Georgian opposition has no chance of victory
Azerbaijan, Baku, Nov. 26 / Trend E.Tariverdiyeva /
Experts believe that the Georgian opposition has no chance to topple the current government in the country.
"The demonstrations in Tbilisi are a reminder of the so-called 'radical' opposition about itself, but the forces strapped to Rustaveli Avenue show that the opposition does not have the required superiority for a decisive battle and victory," Heritage Foundation's leading expert on Eurasia and Trend Expert Council member Ariel Cohen said.
A rally of the Georgian People's Assembly took place in front of the parliament building in Tbilisi yesterday. The participants demanded the resignation of the president and snap presidential and parliamentary elections.
Opposition leader Nino Burjanadze was a co-organizer of the event. The rally, which lasted 2.5 hours, brought together up to 6,000 people. The assembly adopted a verdict of non-confidence in the government and current President Mikheil Saakashvili.
Observers say although the opposition is making attempts, it has no chance to topple the current government due to its own fragmentation and weaknesses.
The opposition will fail, Johns Hopkins University Institute of Central Asia and Caucasus Director and Swedish Institute of Security Policy and Development Founder Svante Cornell said. He added that such incidents have already been observed during Saakashvili's presidency.
"This time, the opposition was not so great, and Georgia's opposition itself is nothing in itself," Cornell told trend.
Georgia is a state with a serious domestic and foreign policy.
"Since the state itself is very strong, the opposition's actions are futile," Cornell said.
The small number of people who gathered in front of parliament "did not allow us to resort to radical measures," Burjanadze told reporters.
"We were waiting for more support. It is not the type of mass that could make and execute the necessary decisions," she said.
She stressed that "the assembly will wait for greater participation and will announce new rallies later."
"If we talk about the impeachment of the president, then the country has a parliament for this, but the opposition is in the minority in parliament, especially since the 'black-and-white' opposition ignored the parliamentary elections," Cohen said.
In May 2008, the "united opposition," which included nine political forces, boycotted the elections, as the government refused to comply with its requirements.
If the opposition wants impeachment and constitutional changes, for this there are parliamentary elections, which they should try to win, Cohen said.
According to the Constitution, parliamentary elections are held every four years. The previous elections were held in May 2008. The next elections will be held in May or June 2012.
Meanwhile, President of the Georgian Foundation for Strategic and International Studies Alexander Rondeli also believes that, despite protests, the opposition will not be able to gather a large number of people on the streets.
"Everyone is bored with them and no one believes them any longer," he said in an interview with Kommersant. "They need to change themselves and their tactics."
Randeli said many reforms have been made by the government, but their implementation takes longer than the amount of time that the opposition is willing to wait.

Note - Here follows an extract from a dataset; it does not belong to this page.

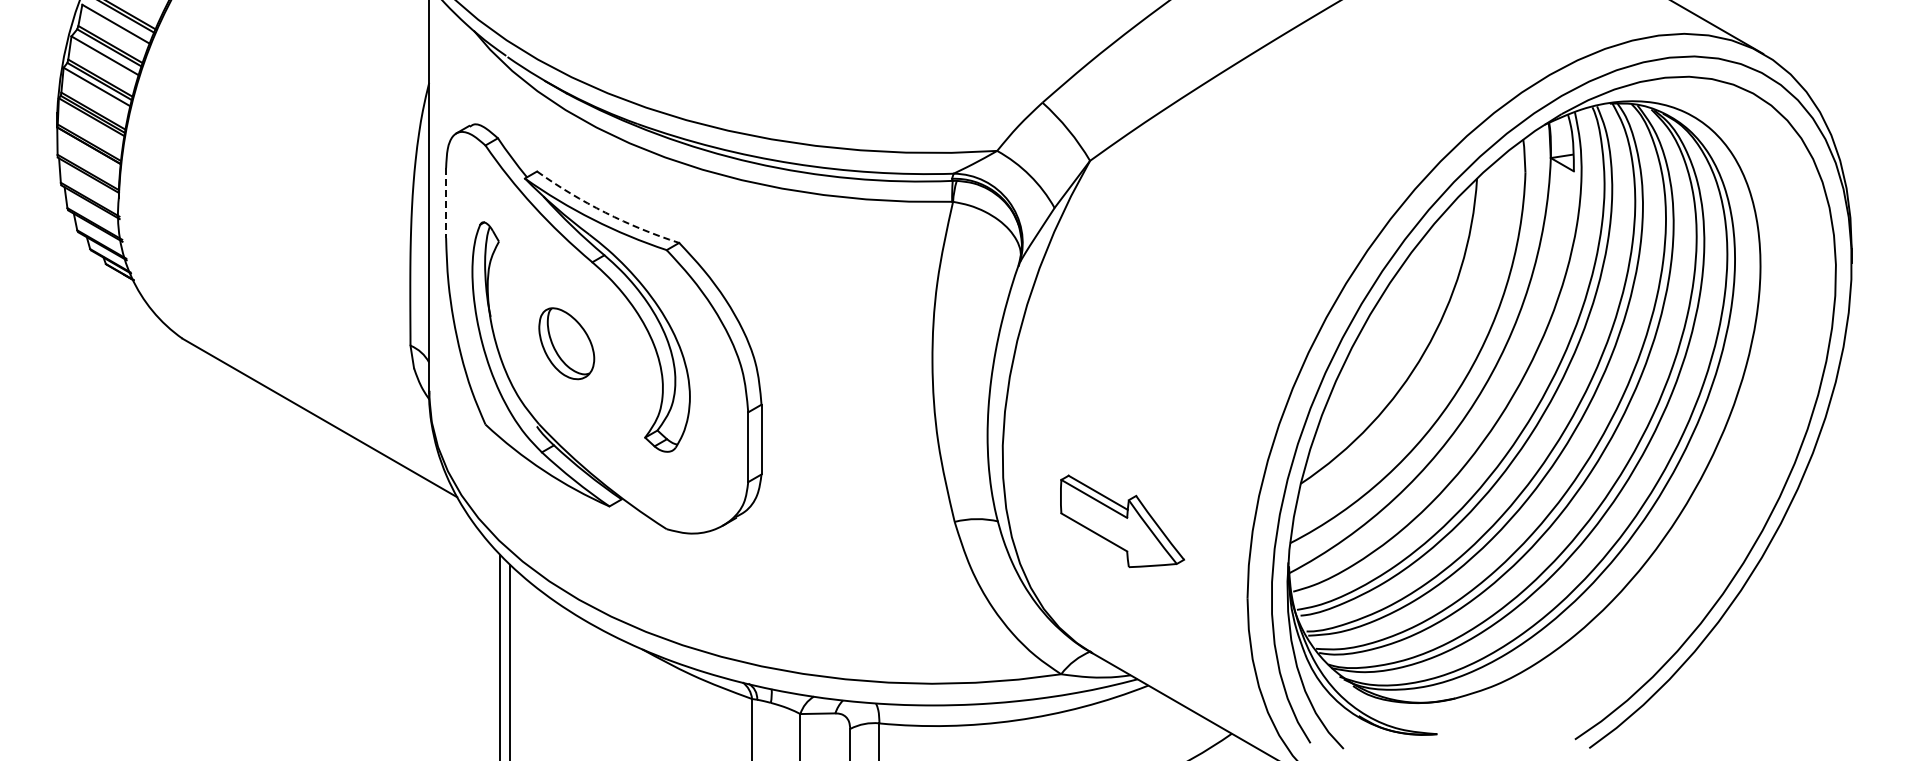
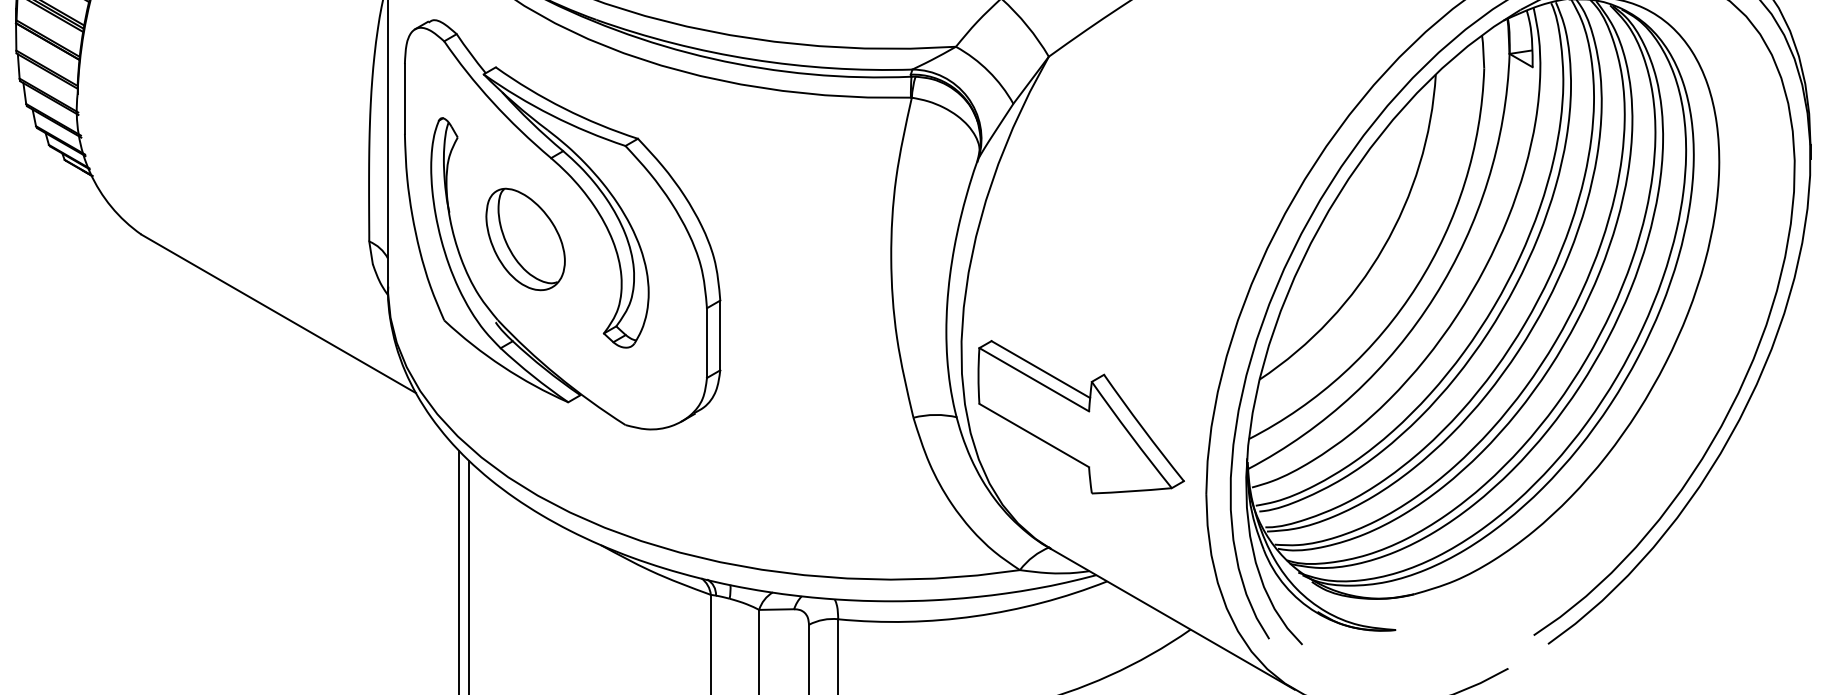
line: (446, 203) -> (405, 99), dashed -> solid
arc: (605, 212) -> (564, 108), dashed -> solid
part: (566, 343) -> (525, 239), size x1.43
part: (1122, 521) -> (1081, 417), size x1.67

"The opposition believes that such complex reforms can take place in five minutes and their fruits can already be reaped. This is impossible, Georgia needs time," he said.
Georgian expert Andro Barnov regards the protest as an "attempt to blow up" the situation in the country.
"The rally was directed against Georgia's state interests and against the stability in the country," Barnov told Trend.
He stressed that the protest was aimed at undermining the international authority of the country and this "cannot be in the interests of the Georgian people."
"This rally was also directed against the process of negotiations between the opposition and the authorities on the improvement of the electoral environment," Barnov said, noting that these talks are a positive development, since they must provide a change of government only through a legitimate way - through elections.
However, another Georgian expert Gia Khukhashvili believes that the protest marked the beginning of a political process that will return the people's confidence in the opposition.
"So far, no political process is observed in the country, and it should begin, so that the opposition can regain the confidence of the people," Khukhashvili told Trend.
He said the number of the people who were gathered on Nov. 25 in front of parliament, "is sufficient based on the current state of affairs."
Khukhashvili said a protest electorate will be formed in two or three months.
According to the expert, the rally's organizers did not aim to carry out radical actions on Nov. 25.
"The rally is designed for the long term and no one was betting on a one-day revelation, as such insights have implications," Khukhashvili said, stressing that Georgian society must come to terms with long-term political processes, rather than one-day radical solutions.